- _What the task requires_
Keep the text of the data exactly as it is and omit each picture from the copy.

(Supplied records)

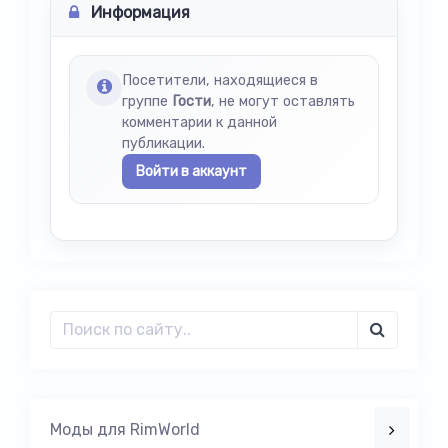
Информация
Посетители, находящиеся в
группе
Гости
, не могут оставлять
комментарии к данной
публикации.
Войти в аккаунт
Моды для RimWorld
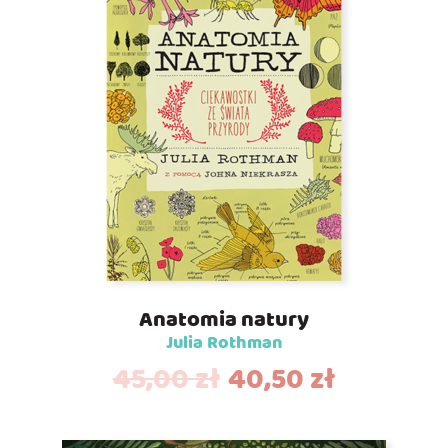
Anatomia natury
Julia Rothman
45,00
zł
40,50
zł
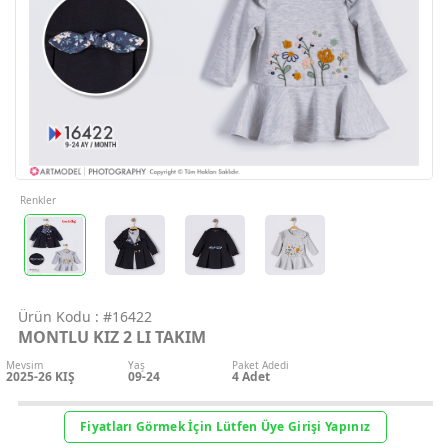
Geri Bildirim
İletişim
Destek & Y
Şifremi Unut
Renkler
Geri Bildirim
Ürün Kodu :
#16422
Müşteri Hi
MONTLU KIZ 2 LI TAKIM
Mevsim
Yaş
Paket Adedi
Üye Ol
2025-26 KIŞ
09-24
4
Adet
Giriş Yap
Fiyatları Görmek İçin Lütfen Üye Girişi Yapınız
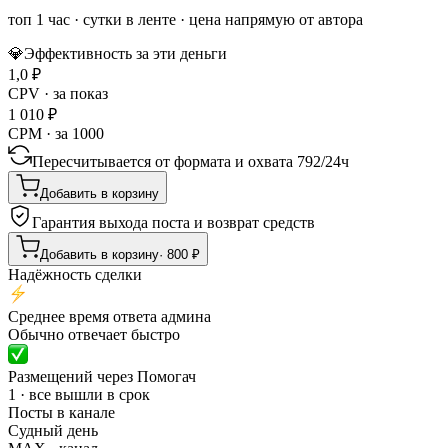
топ 1 час
·
сутки в ленте
· цена напрямую от автора
💎
Эффективность за эти деньги
1,0
₽
CPV · за показ
1 010
₽
CPM · за 1000
Пересчитывается от формата и охвата
792
/
24ч
Добавить в корзину
Гарантия выхода поста и возврат средств
Добавить в корзину
·
800
₽
Надёжность сделки
Среднее время ответа админа
Обычно отвечает быстро
Размещений через Помогач
1 · все вышли в срок
Посты в канале
Судный день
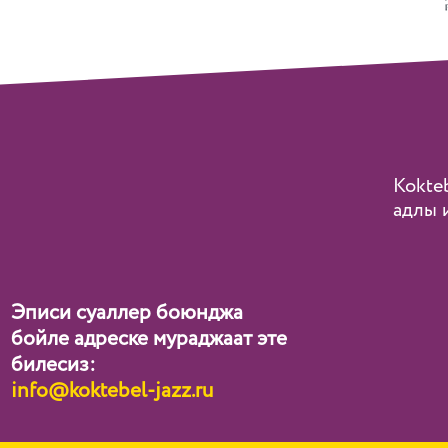
Kokteb
адлы 
Эписи суаллер боюнджа
бойле адреске мураджаат эте
билесиз:
info@koktebel-jazz.ru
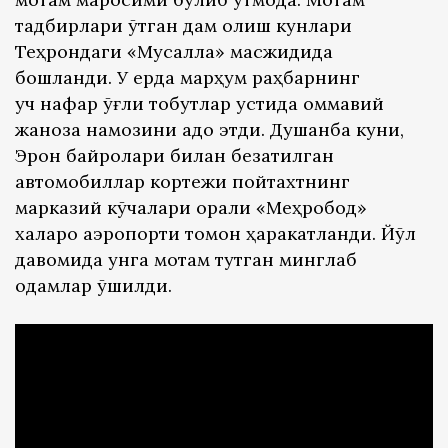
тадбирлари ўтган дам олиш кунлари
Теҳрондаги «Мусалла» масжидида
бошланди. У ерда марҳум раҳбарнинг
уч нафар ўғли тобутлар устида оммавий
жаноза намозини адо этди. Душанба куни,
Эрон байроқлари билан безатилган
автомобиллар кортежи пойтахтнинг
марказий кўчалари орқали «Меҳробод»
халқаро аэропорти томон ҳаракатланди. Йўл
давомида унга мотам тутган минглаб
одамлар қўшилди.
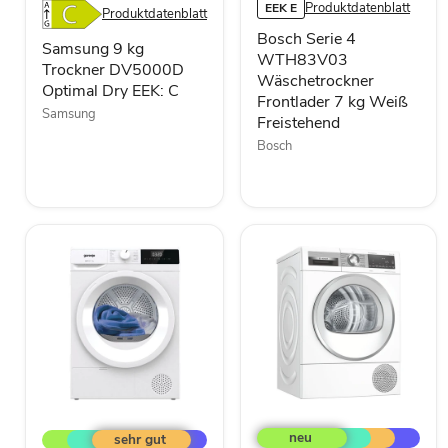
7
Dry
Produktdatenblatt
EEK E
Produktdatenblatt
kg
EEK:
Bosch Serie 4
Weiß
C
Samsung 9 kg
Freistehend
WTH83V03
Trockner DV5000D
Wäschetrockner
Optimal Dry EEK: C
Frontlader 7 kg Weiß
Samsung
Freistehend
Bosch
Bosch
Gorenje
Serie
G200
6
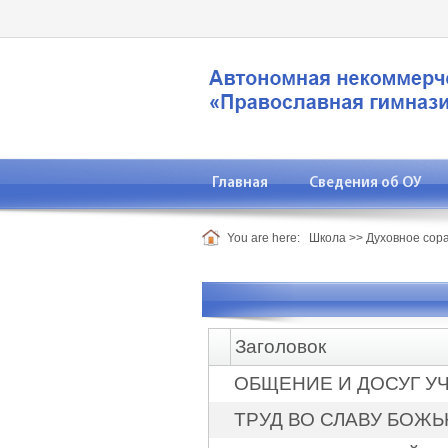
Главная
Сведения об ОУ
You are here:
Школа
>>
Духовное сор
Заголовок
ОБЩЕНИЕ И ДОСУГ У
ТРУД ВО СЛАВУ БОЖЬ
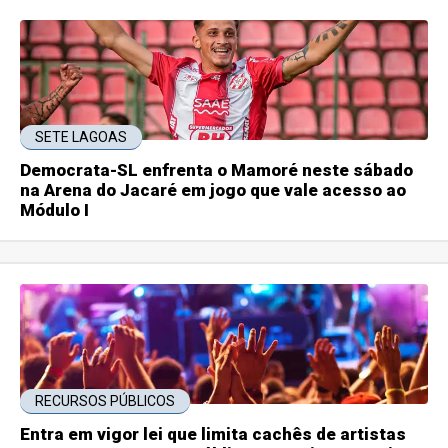
SETE LAGOAS
Democrata-SL enfrenta o Mamoré neste sábado
na Arena do Jacaré em jogo que vale acesso ao
Módulo I
RECURSOS PÚBLICOS
Entra em vigor lei que limita cachês de artistas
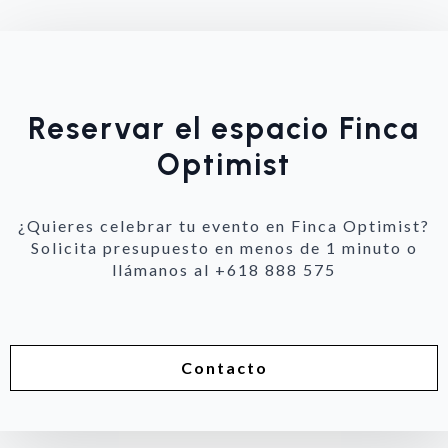
Reservar el espacio Finca
Optimist
¿Quieres celebrar tu evento en Finca Optimist?
Solicita presupuesto en menos de 1 minuto o
llámanos al +618 888 575
Contacto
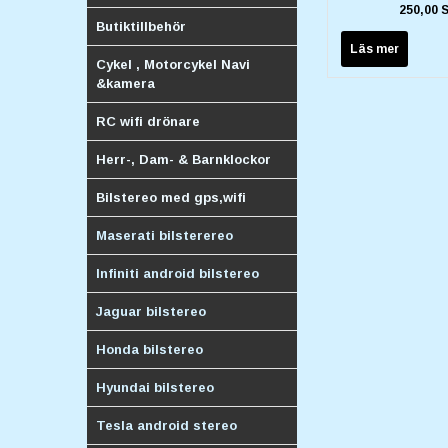
250,00 
Butiktillbehör
Läs mer
Cykel , Motorcykel Navi
&kamera
RC wifi drönare
Herr-, Dam- & Barnklockor
Bilstereo med gps,wifi
Maserati bilsterereo
Infiniti android bilstereo
Jaguar bilstereo
Honda bilstereo
Hyundai bilstereo
Tesla android stereo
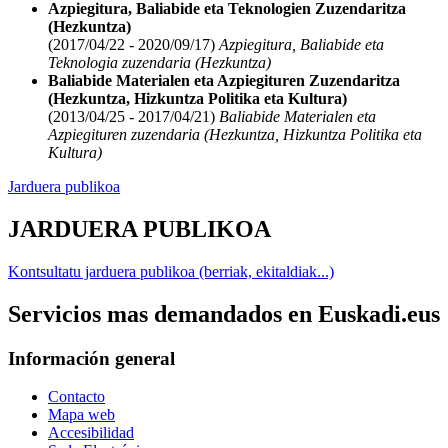
Azpiegitura, Baliabide eta Teknologien Zuzendaritza
(Hezkuntza)
(2017/04/22 - 2020/09/17)
Azpiegitura, Baliabide eta
Teknologia zuzendaria (Hezkuntza)
Baliabide Materialen eta Azpiegituren Zuzendaritza
(Hezkuntza, Hizkuntza Politika eta Kultura)
(2013/04/25 - 2017/04/21)
Baliabide Materialen eta
Azpiegituren zuzendaria (Hezkuntza, Hizkuntza Politika eta
Kultura)
Jarduera publikoa
JARDUERA PUBLIKOA
Kontsultatu jarduera publikoa (berriak, ekitaldiak...)
Servicios mas demandados en Euskadi.eus
Información general
Contacto
Mapa web
Accesibilidad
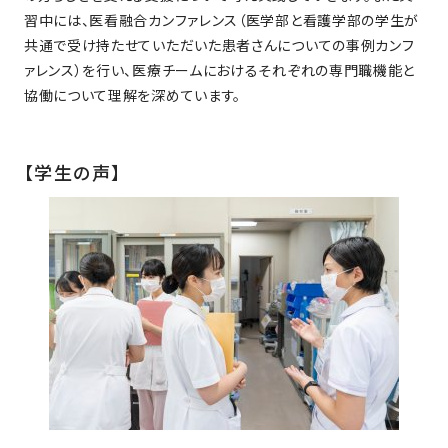
習中には、医看融合カンファレンス（医学部と看護学部の学生が
共通で受け持たせていただいた患者さんについての事例カンフ
ァレンス）を行い、医療チームにおけるそれぞれの専門職機能と
協働について理解を深めています。
【学生の声】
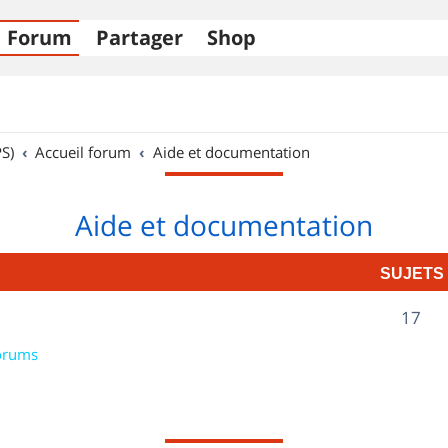
Forum
Partager
Shop
S)
Accueil forum
Aide et documentation
Aide et documentation
SUJETS
S
17
u
orums
j
e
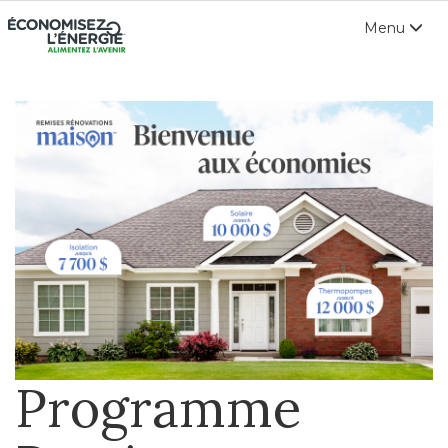
Open
Menu
navigation
Programme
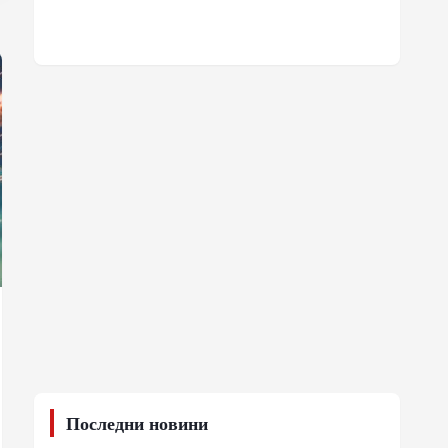
Последни новини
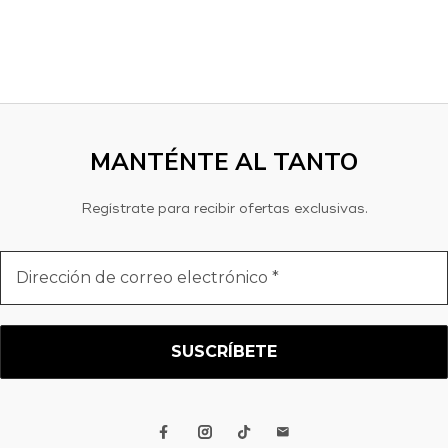
MANTÉNTE AL TANTO
Regístrate para recibir ofertas exclusivas.
Dirección
de
correo
electrónico
*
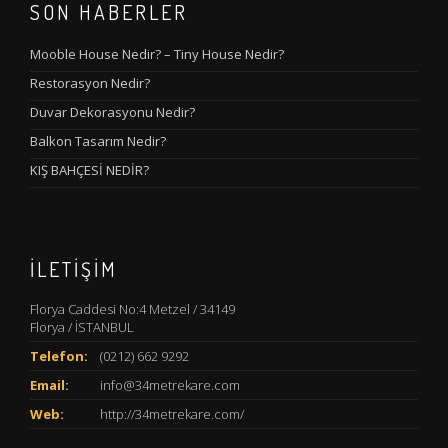
SON HABERLER
Mooble House Nedir? – Tiny House Nedir?
Restorasyon Nedir?
Duvar Dekorasyonu Nedir?
Balkon Tasarım Nedir?
KIŞ BAHÇESİ NEDİR?
İLETIŞIM
Florya Caddesi No:4 Metzel / 34149
Florya / İSTANBUL
Telefon:
(0212) 662 9292
Email:
info@34metrekare.com
Web:
http://34metrekare.com/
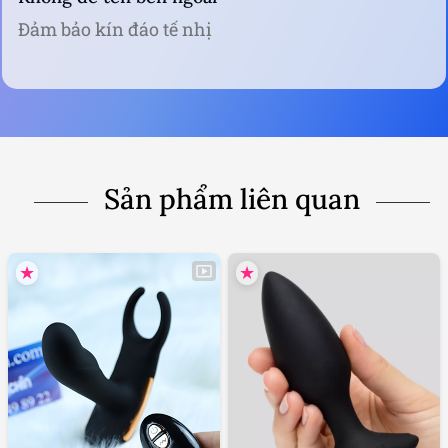
Đảm bảo kín đáo tế nhị
Sản phẩm liên quan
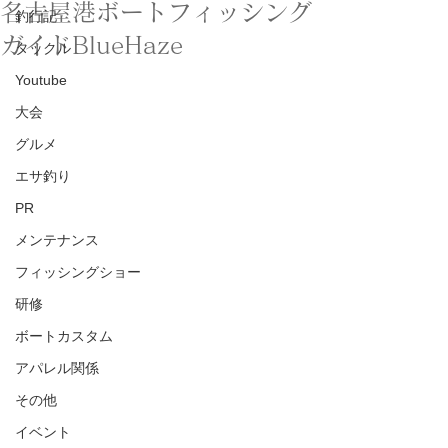
名古屋港ボートフィッシング
釣行記
ガイドBlueHaze
タックル
Youtube
大会
グルメ
エサ釣り
PR
メンテナンス
フィッシングショー
研修
ボートカスタム
アパレル関係
その他
イベント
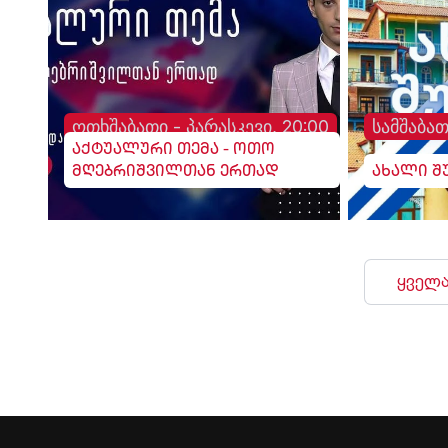
ოთხშაბათი - პარასკევი, 20:00
სამშაბათ
აქტუალური თემა - ოთო
მღებრიშვილთან ერთად
ახალი შ
ყველა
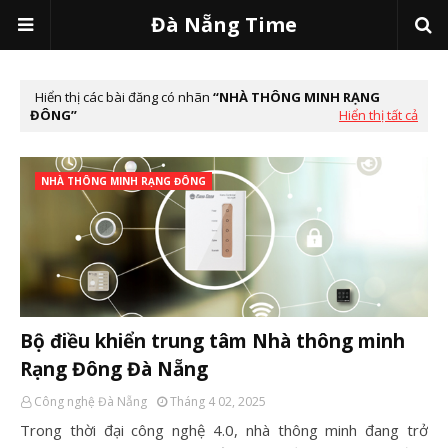
Đà Nẵng Time
Hiển thị các bài đăng có nhãn
NHÀ THÔNG MINH RẠNG
ĐÔNG
Hiển thị tất cả
NHÀ THÔNG MINH RẠNG ĐÔNG
Bộ điều khiển trung tâm Nhà thông minh
Rạng Đông Đà Nẵng
Công nghệ Đà Nẵng
Tháng 4 02, 2025
Trong thời đại công nghệ 4.0, nhà thông minh đang trở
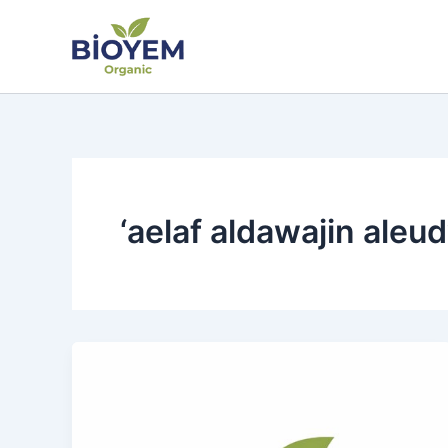
İçeriğe
atla
‘aelaf aldawajin aleu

(End Supplied records)

- _Task output_
Информация
Посетители, находящиеся в
группе
Гости
, не могут оставлять
комментарии к данной
публикации.
Войти в аккаунт
Моды для RimWorld
Anatomia natury
Julia Rothman
45,00
zł
40,50
zł
Geri Bildirim
İletişim
Destek & Y
Şifremi Unut
Renkler
Geri Bildirim
Ürün Kodu :
#16422
Müşteri Hi
MONTLU KIZ 2 LI TAKIM
Mevsim
Yaş
Paket Adedi
Üye Ol
2025-26 KIŞ
09-24
4
Adet
Giriş Yap
Fiyatları Görmek İçin Lütfen Üye Girişi Yapınız
топ 1 час
·
сутки в ленте
· цена напрямую от автора
💎
Эффективность за эти деньги
1,0
₽
CPV · за показ
1 010
₽
CPM · за 1000
Пересчитывается от формата и охвата
792
/
24ч
Добавить в корзину
Гарантия выхода поста и возврат средств
Добавить в корзину
·
800
₽
Надёжность сделки
Среднее время ответа админа
Обычно отвечает быстро
Размещений через Помогач
1 · все вышли в срок
Посты в канале
Судный день
Kokteb
адлы 
Эписи суаллер боюнджа
бойле адреске мураджаат эте
билесиз:
info@koktebel-jazz.ru
тадбирлари ўтган дам олиш кунлари
Теҳрондаги «Мусалла» масжидида
бошланди. У ерда марҳум раҳбарнинг
уч нафар ўғли тобутлар устида оммавий
жаноза намозини адо этди. Душанба куни,
Эрон байроқлари билан безатилган
автомобиллар кортежи пойтахтнинг
марказий кўчалари орқали «Меҳробод»
халқаро аэропорти томон ҳаракатланди. Йўл
давомида унга мотам тутган минглаб
одамлар қўшилди.
7
Dry
Produktdatenblatt
EEK E
Produktdatenblatt
kg
EEK:
Bosch Serie 4
Weiß
C
Samsung 9 kg
Freistehend
WTH83V03
Trockner DV5000D
Wäschetrockner
Optimal Dry EEK: C
Frontlader 7 kg Weiß
Samsung
Freistehend
Bosch
Bosch
Gorenje
Serie
G200
6
Главная
Сведения об ОУ
You are here:
Школа
>>
Духовное сор
Заголовок
ОБЩЕНИЕ И ДОСУГ У
ТРУД ВО СЛАВУ БОЖЬ
SETE LAGOAS
Democrata-SL enfrenta o Mamoré neste sábado
na Arena do Jacaré em jogo que vale acesso ao
Módulo I
RECURSOS PÚBLICOS
Entra em vigor lei que limita cachês de artistas
Reservar el espacio Finca
Optimist
¿Quieres celebrar tu evento en Finca Optimist?
Solicita presupuesto en menos de 1 minuto o
llámanos al +618 888 575
Contacto
250,00 
Butiktillbehör
Läs mer
Cykel , Motorcykel Navi
&kamera
RC wifi drönare
Herr-, Dam- & Barnklockor
Bilstereo med gps,wifi
Maserati bilsterereo
Infiniti android bilstereo
Jaguar bilstereo
Honda bilstereo
Hyundai bilstereo
Tesla android stereo
Azpiegitura, Baliabide eta Teknologien Zuzendaritza
(Hezkuntza)
(2017/04/22 - 2020/09/17)
Azpiegitura, Baliabide eta
Teknologia zuzendaria (Hezkuntza)
Baliabide Materialen eta Azpiegituren Zuzendaritza
(Hezkuntza, Hizkuntza Politika eta Kultura)
(2013/04/25 - 2017/04/21)
Baliabide Materialen eta
Azpiegituren zuzendaria (Hezkuntza, Hizkuntza Politika eta
Kultura)
Jarduera publikoa
JARDUERA PUBLIKOA
Kontsultatu jarduera publikoa (berriak, ekitaldiak...)
Servicios mas demandados en Euskadi.eus
Información general
Contacto
Mapa web
Accesibilidad
習中には、医看融合カンファレンス（医学部と看護学部の学生が
共通で受け持たせていただいた患者さんについての事例カンフ
ァレンス）を行い、医療チームにおけるそれぞれの専門職機能と
協働について理解を深めています。
【学生の声】
Forum
Partager
Shop
S)
Accueil forum
Aide et documentation
Aide et documentation
SUJETS
S
17
u
orums
j
e
Open
Menu
navigation
Programme
Последни новини
MANTÉNTE AL TANTO
Regístrate para recibir ofertas exclusivas.
Dirección
de
correo
electrónico
*
SON HABERLER
Mooble House Nedir? – Tiny House Nedir?
Restorasyon Nedir?
Duvar Dekorasyonu Nedir?
Balkon Tasarım Nedir?
KIŞ BAHÇESİ NEDİR?
İLETIŞIM
Florya Caddesi No:4 Metzel / 34149
Florya / İSTANBUL
Telefon:
(0212) 662 9292
Email:
info@34metrekare.com
Web:
http://34metrekare.com/
Đảm bảo kín đáo tế nhị
Sản phẩm liên quan
名古屋港ボートフィッシング
釣行記
ガイドBlueHaze
タックル
Youtube
大会
グルメ
エサ釣り
PR
メンテナンス
フィッシングショー
研修
ボートカスタム
アパレル関係
その他
イベント
ოთხშაბათი - პარასკევი, 20:00
სამშაბათ
აქტუალური თემა - ოთო
მღებრიშვილთან ერთად
ახალი შ
ყველა
Đà Nẵng Time
Hiển thị các bài đăng có nhãn
NHÀ THÔNG MINH RẠNG
ĐÔNG
Hiển thị tất cả
NHÀ THÔNG MINH RẠNG ĐÔNG
Bộ điều khiển trung tâm Nhà thông minh
Rạng Đông Đà Nẵng
Công nghệ Đà Nẵng
Tháng 4 02, 2025
Trong thời đại công nghệ 4.0, nhà thông minh đang trở
İçeriğe
atla
‘aelaf aldawajin aleu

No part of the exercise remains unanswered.